The property manipulation features include:
- Addition of custom properties in the design
environment.
- Setting property values in code by the author,
in property sheets by the designer, or in
dialog/input boxes by the end user at run time.
- Use of the PropertyBag object to save property
values between design time and run time.
- Specification of an enumerated set of possible
values for a custom parameter and their
automatic incorporation into the property sheet.
ActiveX automatic downloading and client
usability examples include: (1) downloading
properties and content (particularly graphics)
with the control's AsyncRead method, (2) code
developed by the Application Setup Wizard to
register the control and obtain a CLASSID (both
for the new custom control and any common
subsidiary controls used, which will enable the
client system to avoid installing multiple
instances of such common controls), (3) the
cabinet file (.CAB) to compress and package all
data to be downloaded (not only the controls but
also instr
uctions to the client system on what to do with
them), (4) digital signature/authentication.

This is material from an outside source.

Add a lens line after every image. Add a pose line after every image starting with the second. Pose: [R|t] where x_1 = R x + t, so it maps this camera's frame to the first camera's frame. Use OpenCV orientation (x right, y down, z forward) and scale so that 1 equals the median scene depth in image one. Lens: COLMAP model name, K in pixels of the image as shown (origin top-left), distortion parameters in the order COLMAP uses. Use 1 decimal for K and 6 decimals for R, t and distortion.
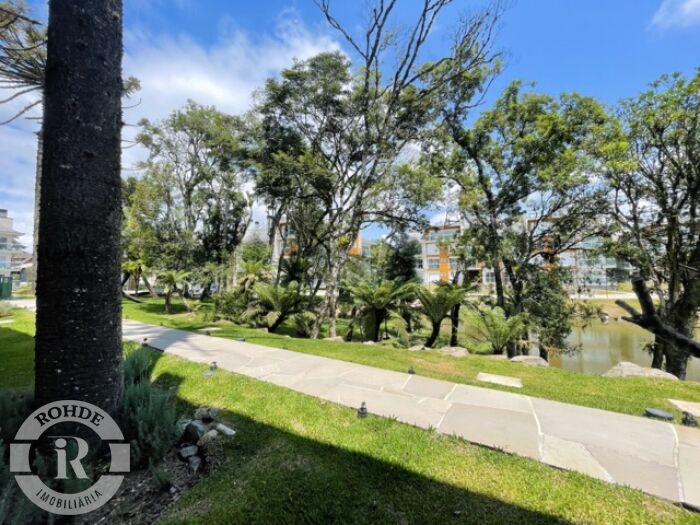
lens RADIAL K [[283.5, 0, 350.8], [0, 283.5, 260.3], [0, 0, 1]] dist [-0.002529, 0.000037]
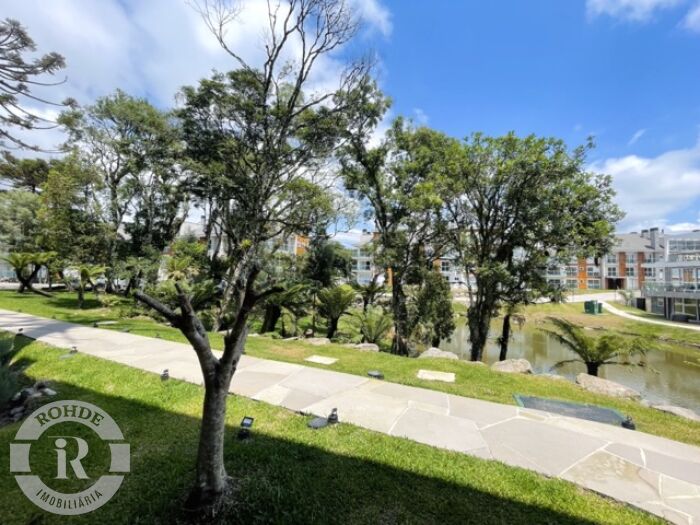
lens RADIAL K [[283.5, 0, 350.8], [0, 283.5, 260.3], [0, 0, 1]] dist [-0.002529, 0.000037]
pose [[0.989370, 0.038140, 0.140329, 0.125932], [-0.038219, 0.999267, -0.002132, -0.010056], [-0.140308, -0.003254, 0.990103, -0.083665]]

The CD-ROM contains complete code for all the
examples, which can serve as templates for a
variety of useful tasks.
Deficiencies:
- No comprehensive controls reference, or much
guidance on how to use the MSVB online help
(which is essential because Microsoft, like many
vendors, no longer gives printed manuals).
- Thirty-six pages devoted to ActiveX documents
without ever providing a practical example of
their usefulness.
- At least six mistakes in the text and/or
incorrect figures.
- Although object terminology is used
throughout, there is no coherent discussion of
the object model, just properties and methods,
and there is no mention of COM at all.
- Poor discussion of .CAB files which does not
even mention DDF and INF files.
- No discussion of design time licensing.
The last three of these are perhaps the price
paid for the environment which has all
properties laid out at once in sheets in a
special window. It's too bad that the property
sheets may be of diminishing use now that tabbed
property pages are becomming the vogue.